Es gibt im Internet natürlich Unmengen an Informationen zum Thema RAF, Deutscher Herbst und Linksterrorismus der 70er Jahre. Aus der überbordenden Menge die lesenswerten und informativen Angebote zu filtern, ist daher nicht einfach. In der folgenden kommentierten Linksammlung wird versucht, eine Übersicht über die Internetseiten zu geben, die einen guten Einblick in diesen Themenkomplex ermöglichen.

Aus der Offline-Zeit in die Online-Zeit: Zur RAF im Netz

Umfassende und multimedial aufbereitete Web-Dossiers zur Geschichte der Roten Armee Fraktion findet man als erstes bei den großen Medien wie tagesschau.de („Das schwierige Erbe der RAF“) oder www.zeit.de. Gerade in diesem Jahr wurden die Specials aktualisiert und um viele Audio- und Videodateien ergänzt.

Will man einen schnellen Einstieg in das Thema, ist das Angebot auf den Internetseiten der Tagesschau empfehlenswert. Interessant gemacht ist nicht nur die interaktive Zeitleiste, über die man mit der Maus durch die Jahre 1968 bis 1998 zu den einzelnen Ereignissen navigieren, die entsprechenden Bilder anklicken und sich unter anderem Original-Berichte aus der Tagesschau und dem Wochenspiegel ansehen kann.

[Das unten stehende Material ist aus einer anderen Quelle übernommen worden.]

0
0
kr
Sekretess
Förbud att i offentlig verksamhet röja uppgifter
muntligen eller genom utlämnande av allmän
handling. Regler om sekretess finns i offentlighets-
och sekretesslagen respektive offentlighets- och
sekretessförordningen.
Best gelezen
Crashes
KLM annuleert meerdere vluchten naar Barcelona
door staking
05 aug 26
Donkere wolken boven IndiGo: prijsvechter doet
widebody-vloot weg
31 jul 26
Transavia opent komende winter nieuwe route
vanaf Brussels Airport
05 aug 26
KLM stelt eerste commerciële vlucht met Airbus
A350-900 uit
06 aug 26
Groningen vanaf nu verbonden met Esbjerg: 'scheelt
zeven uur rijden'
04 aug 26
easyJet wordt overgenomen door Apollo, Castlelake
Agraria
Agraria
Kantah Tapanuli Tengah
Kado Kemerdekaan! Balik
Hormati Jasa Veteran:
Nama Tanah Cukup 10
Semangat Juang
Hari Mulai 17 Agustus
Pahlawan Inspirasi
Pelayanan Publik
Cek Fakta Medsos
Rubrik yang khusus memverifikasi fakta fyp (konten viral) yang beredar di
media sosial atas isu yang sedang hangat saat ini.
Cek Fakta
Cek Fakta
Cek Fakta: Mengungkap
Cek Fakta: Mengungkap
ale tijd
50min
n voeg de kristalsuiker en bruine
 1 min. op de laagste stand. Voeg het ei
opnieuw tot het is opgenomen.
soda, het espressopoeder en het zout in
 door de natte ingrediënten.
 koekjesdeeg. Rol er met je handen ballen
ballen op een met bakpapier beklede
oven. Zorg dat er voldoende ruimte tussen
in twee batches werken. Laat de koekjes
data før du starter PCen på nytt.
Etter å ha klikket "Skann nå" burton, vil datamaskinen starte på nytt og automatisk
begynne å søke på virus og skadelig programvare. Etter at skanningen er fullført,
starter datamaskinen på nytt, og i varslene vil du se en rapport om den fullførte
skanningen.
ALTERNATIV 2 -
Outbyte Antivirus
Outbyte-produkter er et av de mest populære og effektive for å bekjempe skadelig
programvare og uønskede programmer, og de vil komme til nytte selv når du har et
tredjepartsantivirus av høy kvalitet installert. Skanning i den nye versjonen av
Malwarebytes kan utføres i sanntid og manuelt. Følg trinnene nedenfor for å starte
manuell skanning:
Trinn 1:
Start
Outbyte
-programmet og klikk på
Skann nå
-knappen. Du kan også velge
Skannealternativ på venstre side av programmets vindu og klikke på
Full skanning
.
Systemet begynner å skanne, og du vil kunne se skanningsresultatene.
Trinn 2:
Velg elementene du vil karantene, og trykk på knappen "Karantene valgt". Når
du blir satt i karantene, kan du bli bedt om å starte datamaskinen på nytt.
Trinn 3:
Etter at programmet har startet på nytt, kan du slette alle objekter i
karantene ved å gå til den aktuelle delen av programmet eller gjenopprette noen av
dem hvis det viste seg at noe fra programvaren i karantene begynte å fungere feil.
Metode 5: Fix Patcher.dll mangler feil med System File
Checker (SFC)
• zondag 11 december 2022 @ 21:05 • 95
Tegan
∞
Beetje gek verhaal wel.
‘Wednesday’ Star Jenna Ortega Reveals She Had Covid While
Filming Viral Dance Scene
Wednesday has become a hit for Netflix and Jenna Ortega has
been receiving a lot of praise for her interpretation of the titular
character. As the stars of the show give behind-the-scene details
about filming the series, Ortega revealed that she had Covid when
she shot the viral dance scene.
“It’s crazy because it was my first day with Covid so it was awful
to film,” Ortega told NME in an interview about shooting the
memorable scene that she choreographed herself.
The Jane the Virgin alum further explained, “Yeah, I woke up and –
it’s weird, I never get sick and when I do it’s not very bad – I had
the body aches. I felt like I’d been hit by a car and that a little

Auch das ZDF hat in einem umfangreichen Spezial das Jahr 1977 bearbeitet. Neben einigen Hintergrundartikeln hat die Online-Redaktion komplette Fernseh-Reportagen, interaktive Interviews und Bilderserien zusammengetragen. Ungewöhnlich mutet der 360-Grad-Rundgang durch eine Ein-Mann-Zelle in der Justizvollzugsanstalt Stuttgart-Stammheim an. In seine Mediathek hat das ZDF zudem viele Beiträge, beispielsweise aus dem heute-journal, eingestellt. Will man sich dem Thema auf philosophische Art und
Weise nähern, gibt es im Archiv der Mediathek eine Sendung aus dem Philosopischen Quartett vom 3. Juni 2006. Unter dem Titel „68 und die RAF – Eine romantische Affäre?“
diskutierten Peter Sloterdijk und Rüdiger Safranski mit dem Filmregisseur Volker Schlöndorff und dem SPIEGEL-Kulturchef Matthias Matussek über die 68er-Studentenbewegung und ihre Auswirkungen auf das Leben heute.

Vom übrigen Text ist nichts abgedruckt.